A firm grounding in research and collaboration
The Department of Conservation has a strong historical position in Sweden and has been operating for over four decades. Internships and student research are based on a strong network of collaborations with national and international organisations including the Swedish National Heritage Board (RAA).
Safeguarding cultural heritage
Working as a conservator, you contribute to the Global Goals by keeping the cultural heritage accessible and alive for future generations. By preserving objects, interiors, and building elements, you continuously work towards target 11.4, which is about strengthening efforts to protect and safeguard the world's cultural and natural heritage.
Environmental work at the programme
In the master’s programme, you use different types of solvents, chemicals, and single-use items to preserve cultural heritage objects. The University has agreements with enterprises that recycle chemicals and waste, and we use green solvents or the most environmentally friendly option in our courses. We have a policy for dealing with single-use items and during your studies, you are introduced to sustainable practices within the field of conservation.
Programme structure and content
Throughout the programme, you will participate in lectures, seminars, tutorials, and laboratory work. The first year is comprised of courses within the main field of study, and the second year is dedicated to an internship and a research-based thesis project. The programme combines science, practical conservation, and research and is taught by experienced conservators, conservation scientists, and international guest lecturers.
Who should apply?
Are you aiming towards an international career in conservation?
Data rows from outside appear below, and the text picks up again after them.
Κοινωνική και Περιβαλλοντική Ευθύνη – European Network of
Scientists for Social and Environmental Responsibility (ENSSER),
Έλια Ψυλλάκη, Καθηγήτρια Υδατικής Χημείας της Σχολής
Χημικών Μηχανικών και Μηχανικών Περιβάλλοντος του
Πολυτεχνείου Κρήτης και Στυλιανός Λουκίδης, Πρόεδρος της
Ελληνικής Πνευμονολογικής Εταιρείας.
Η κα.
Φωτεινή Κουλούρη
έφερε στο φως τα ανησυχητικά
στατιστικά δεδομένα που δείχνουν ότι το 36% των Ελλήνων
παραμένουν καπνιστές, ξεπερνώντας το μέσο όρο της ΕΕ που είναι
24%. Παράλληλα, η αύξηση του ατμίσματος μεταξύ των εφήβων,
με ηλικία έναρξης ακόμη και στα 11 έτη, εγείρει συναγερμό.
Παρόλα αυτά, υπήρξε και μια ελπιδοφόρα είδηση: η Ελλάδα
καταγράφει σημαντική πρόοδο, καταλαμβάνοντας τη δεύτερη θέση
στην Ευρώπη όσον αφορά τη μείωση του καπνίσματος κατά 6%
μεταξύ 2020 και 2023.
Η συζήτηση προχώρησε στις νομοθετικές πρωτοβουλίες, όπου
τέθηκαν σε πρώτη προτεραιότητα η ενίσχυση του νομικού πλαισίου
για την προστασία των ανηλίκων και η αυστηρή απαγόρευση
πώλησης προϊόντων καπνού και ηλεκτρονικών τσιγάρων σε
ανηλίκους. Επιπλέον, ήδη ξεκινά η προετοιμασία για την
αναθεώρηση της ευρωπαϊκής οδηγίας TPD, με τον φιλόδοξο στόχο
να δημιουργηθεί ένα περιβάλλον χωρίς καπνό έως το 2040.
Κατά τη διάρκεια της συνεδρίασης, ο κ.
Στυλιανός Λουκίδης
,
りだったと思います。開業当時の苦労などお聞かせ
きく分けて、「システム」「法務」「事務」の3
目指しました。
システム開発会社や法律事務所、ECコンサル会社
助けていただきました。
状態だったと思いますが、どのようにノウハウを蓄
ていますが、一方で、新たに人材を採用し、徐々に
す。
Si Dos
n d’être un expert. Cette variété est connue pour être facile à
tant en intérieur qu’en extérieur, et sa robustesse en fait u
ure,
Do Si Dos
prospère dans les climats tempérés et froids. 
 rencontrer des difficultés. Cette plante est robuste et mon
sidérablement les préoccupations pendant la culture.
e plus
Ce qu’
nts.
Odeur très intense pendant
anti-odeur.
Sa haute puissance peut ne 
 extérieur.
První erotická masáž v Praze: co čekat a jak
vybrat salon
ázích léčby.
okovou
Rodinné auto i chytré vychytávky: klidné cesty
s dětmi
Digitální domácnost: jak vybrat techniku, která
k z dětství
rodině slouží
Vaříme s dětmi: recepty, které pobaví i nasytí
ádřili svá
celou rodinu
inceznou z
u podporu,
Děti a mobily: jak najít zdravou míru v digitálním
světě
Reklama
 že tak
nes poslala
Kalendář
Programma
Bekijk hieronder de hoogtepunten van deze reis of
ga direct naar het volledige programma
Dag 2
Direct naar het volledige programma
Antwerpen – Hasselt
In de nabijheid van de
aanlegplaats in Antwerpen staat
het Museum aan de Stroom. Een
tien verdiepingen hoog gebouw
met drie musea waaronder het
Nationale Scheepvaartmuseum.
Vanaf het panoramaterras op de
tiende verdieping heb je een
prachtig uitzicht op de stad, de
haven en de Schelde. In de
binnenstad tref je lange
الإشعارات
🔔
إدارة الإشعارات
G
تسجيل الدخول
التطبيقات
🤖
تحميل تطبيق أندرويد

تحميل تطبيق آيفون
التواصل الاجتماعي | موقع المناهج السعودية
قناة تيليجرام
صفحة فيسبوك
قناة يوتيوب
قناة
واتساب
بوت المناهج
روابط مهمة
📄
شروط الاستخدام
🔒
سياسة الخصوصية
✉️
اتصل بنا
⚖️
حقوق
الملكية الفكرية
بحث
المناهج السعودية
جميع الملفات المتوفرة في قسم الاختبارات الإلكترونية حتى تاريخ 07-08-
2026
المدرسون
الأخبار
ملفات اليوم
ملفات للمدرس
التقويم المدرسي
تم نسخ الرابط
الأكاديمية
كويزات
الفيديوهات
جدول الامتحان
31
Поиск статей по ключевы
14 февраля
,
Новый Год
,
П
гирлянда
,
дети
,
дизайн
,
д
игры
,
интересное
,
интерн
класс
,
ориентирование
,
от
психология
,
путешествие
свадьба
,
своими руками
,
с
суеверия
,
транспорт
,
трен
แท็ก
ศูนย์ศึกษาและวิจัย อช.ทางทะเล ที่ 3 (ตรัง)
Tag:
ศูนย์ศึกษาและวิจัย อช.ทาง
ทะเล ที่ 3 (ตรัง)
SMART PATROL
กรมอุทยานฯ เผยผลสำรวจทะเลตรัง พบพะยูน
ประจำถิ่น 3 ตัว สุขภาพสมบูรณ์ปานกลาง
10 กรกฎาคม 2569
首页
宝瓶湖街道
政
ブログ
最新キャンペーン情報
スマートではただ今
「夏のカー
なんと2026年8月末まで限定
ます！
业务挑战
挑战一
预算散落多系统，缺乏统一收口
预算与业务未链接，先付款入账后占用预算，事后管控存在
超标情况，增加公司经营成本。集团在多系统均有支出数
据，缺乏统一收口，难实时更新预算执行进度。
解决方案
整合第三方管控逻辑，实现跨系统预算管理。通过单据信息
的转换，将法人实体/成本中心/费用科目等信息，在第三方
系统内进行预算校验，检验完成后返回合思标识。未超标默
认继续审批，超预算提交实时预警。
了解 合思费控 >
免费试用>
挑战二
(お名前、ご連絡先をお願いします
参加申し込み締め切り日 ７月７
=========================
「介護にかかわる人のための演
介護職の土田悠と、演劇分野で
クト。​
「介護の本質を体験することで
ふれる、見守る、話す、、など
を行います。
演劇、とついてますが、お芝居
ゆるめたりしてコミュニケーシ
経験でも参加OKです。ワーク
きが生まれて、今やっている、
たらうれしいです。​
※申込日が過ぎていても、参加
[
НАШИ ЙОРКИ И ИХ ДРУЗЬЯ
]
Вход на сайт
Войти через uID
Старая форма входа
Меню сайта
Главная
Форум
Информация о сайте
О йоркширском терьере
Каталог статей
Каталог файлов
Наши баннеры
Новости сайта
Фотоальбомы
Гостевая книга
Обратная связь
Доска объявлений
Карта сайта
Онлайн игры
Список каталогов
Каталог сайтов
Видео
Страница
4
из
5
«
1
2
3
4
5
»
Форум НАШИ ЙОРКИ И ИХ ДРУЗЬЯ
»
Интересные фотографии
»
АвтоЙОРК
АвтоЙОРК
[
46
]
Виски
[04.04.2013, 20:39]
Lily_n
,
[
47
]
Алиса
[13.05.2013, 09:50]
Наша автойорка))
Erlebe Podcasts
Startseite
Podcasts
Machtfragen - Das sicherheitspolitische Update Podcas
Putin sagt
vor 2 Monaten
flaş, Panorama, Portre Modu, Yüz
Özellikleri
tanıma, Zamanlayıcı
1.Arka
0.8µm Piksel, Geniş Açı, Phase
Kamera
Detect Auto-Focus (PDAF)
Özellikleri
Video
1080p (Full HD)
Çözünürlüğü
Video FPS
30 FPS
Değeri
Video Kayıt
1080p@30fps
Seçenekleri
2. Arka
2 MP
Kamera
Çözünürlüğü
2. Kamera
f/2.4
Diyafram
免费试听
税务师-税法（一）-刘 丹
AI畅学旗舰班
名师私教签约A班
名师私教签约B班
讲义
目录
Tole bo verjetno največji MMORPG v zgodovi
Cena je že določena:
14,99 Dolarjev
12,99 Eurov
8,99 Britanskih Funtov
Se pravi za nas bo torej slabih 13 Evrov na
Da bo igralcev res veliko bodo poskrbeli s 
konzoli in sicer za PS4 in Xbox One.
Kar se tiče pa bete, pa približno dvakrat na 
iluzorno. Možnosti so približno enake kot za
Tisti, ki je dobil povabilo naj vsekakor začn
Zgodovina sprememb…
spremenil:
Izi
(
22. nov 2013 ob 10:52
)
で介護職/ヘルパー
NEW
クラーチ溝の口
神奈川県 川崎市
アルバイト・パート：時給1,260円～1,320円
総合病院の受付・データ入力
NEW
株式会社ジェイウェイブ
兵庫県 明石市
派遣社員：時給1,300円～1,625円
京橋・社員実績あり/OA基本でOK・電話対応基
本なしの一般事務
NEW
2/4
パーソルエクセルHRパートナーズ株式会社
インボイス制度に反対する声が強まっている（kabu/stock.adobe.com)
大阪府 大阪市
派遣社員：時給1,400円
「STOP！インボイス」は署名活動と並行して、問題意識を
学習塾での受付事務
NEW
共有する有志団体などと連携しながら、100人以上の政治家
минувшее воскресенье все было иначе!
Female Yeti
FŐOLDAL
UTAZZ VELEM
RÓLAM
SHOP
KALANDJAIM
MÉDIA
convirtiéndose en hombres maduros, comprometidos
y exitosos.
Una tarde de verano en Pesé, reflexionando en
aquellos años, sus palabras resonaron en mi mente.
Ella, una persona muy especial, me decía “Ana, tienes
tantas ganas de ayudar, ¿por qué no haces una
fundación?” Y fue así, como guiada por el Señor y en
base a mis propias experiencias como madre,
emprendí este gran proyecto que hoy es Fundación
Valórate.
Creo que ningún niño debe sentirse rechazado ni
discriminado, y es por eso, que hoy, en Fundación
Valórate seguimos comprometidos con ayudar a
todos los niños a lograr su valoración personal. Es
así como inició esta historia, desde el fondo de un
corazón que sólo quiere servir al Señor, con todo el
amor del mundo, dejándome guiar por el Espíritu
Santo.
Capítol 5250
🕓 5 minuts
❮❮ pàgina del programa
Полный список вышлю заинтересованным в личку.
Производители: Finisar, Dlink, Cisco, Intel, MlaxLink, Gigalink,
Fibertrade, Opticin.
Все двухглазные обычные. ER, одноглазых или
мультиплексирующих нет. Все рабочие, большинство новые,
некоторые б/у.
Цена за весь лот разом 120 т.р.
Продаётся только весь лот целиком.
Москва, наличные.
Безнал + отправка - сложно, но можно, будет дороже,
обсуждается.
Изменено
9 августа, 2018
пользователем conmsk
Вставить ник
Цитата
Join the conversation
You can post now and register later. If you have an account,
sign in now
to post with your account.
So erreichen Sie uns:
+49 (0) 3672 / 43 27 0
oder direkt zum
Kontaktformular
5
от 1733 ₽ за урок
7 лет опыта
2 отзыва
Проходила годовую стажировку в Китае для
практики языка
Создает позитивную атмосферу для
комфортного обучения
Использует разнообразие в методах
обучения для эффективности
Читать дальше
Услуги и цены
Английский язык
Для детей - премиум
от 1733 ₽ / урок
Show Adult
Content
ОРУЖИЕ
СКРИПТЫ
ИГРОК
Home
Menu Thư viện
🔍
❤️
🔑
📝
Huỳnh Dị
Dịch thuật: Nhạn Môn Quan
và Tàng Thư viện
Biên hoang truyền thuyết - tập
Are you a working professional who wants to broaden your skillset to include cutting-edge methodologies in conservation?
Apply for the Master's Programme in Conservation if you are interested in a holistic understanding of practical conservation and if you want to deepen your theoretical and practical knowledge within the field of conservation.
Prerequisites and selection
A Bachelor's degree in Conservation.Students with equivalent education may, after examination, be admitted to the program. Applicants must prove their knowledge of English: English 6/English B from Swedish Upper Secondary School or the equivalent level of an internationally recognized test, for example TOEFL, IELTS.
Selection is based upon the number of credits in Conservation.
Graduates receive the degree Master of Science (120 credits) with a major in Conservation with Specialisation in Conservation of Cultural Heritage Objects and studies at the programme make you eligible for future academic studies.
The master’s programme is given in accordance with the European professional standard for conservation which opens up for work both in Sweden and internationally. Our former students work in museums, private conservation studios and libraries. Former students have also started their own businesses.
Our teaching is held in the building Natrium in the centre of Gothenburg.